What to produce
I need the lines below from the one with "(492, 421) = (302, 306): grey" down to the one with "(584, 348) = (392, 315): book" reproduced exactly, both ends included, and nothing else.

Extracted information
╔══

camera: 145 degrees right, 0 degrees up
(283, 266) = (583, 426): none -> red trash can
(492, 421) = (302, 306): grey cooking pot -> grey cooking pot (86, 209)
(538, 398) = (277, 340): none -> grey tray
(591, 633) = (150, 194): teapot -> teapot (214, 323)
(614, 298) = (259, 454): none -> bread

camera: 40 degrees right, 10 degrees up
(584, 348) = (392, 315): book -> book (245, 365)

╚══
╔══

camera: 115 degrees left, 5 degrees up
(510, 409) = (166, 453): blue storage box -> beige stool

╚══
╔══

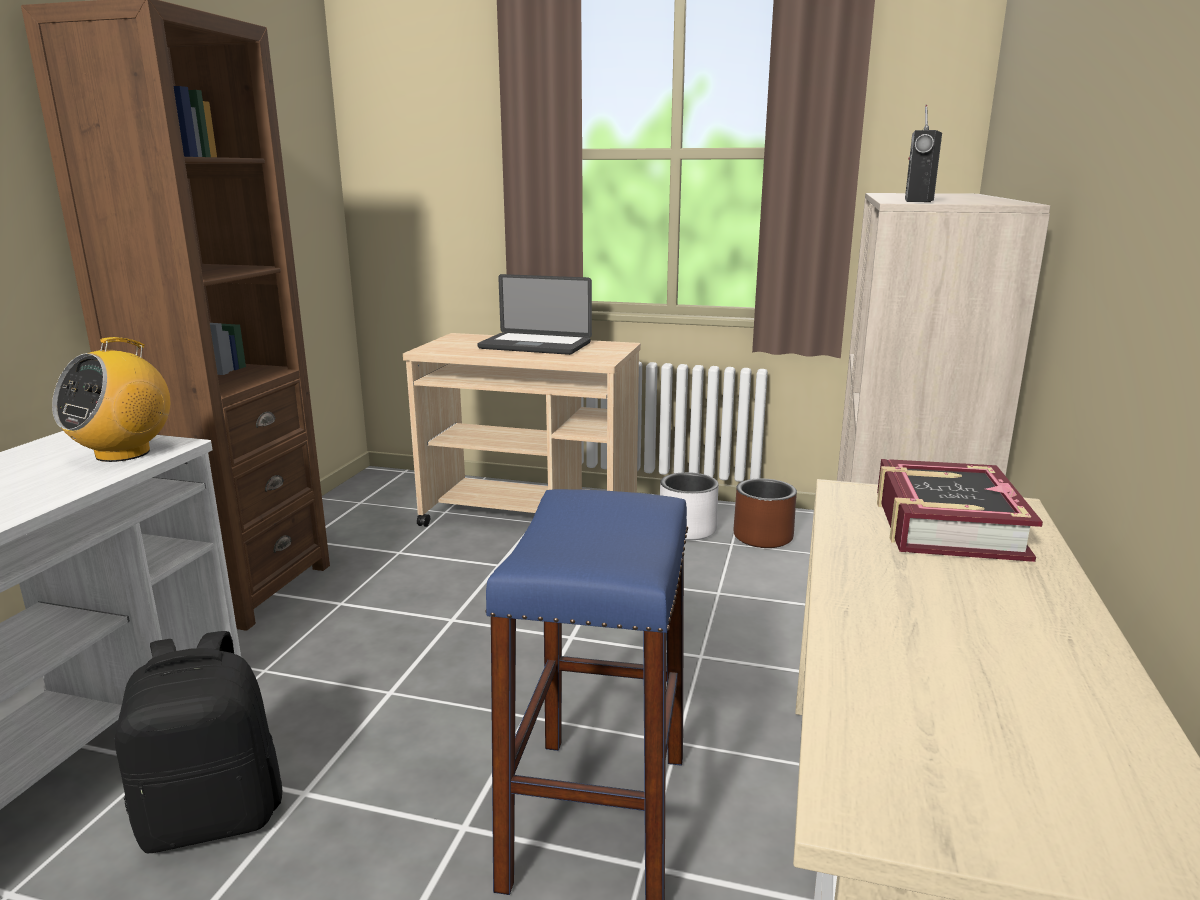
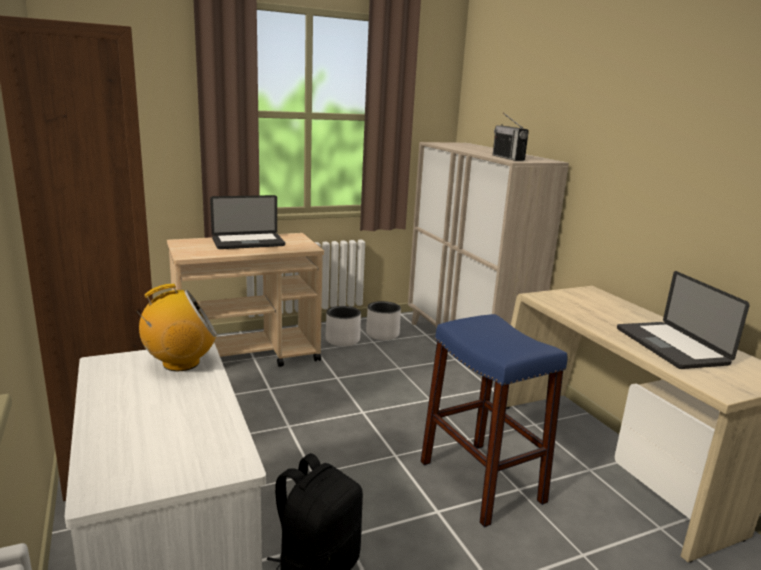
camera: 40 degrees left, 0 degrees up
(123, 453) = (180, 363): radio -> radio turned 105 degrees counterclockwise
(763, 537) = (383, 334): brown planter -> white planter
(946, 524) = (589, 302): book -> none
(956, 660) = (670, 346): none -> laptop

╚══

Task answer
(492, 421) = (302, 306): grey cooking pot -> grey cooking pot (86, 209)
(538, 398) = (277, 340): none -> grey tray
(591, 633) = (150, 194): teapot -> teapot (214, 323)
(614, 298) = (259, 454): none -> bread

camera: 40 degrees right, 10 degrees up
(584, 348) = (392, 315): book -> book (245, 365)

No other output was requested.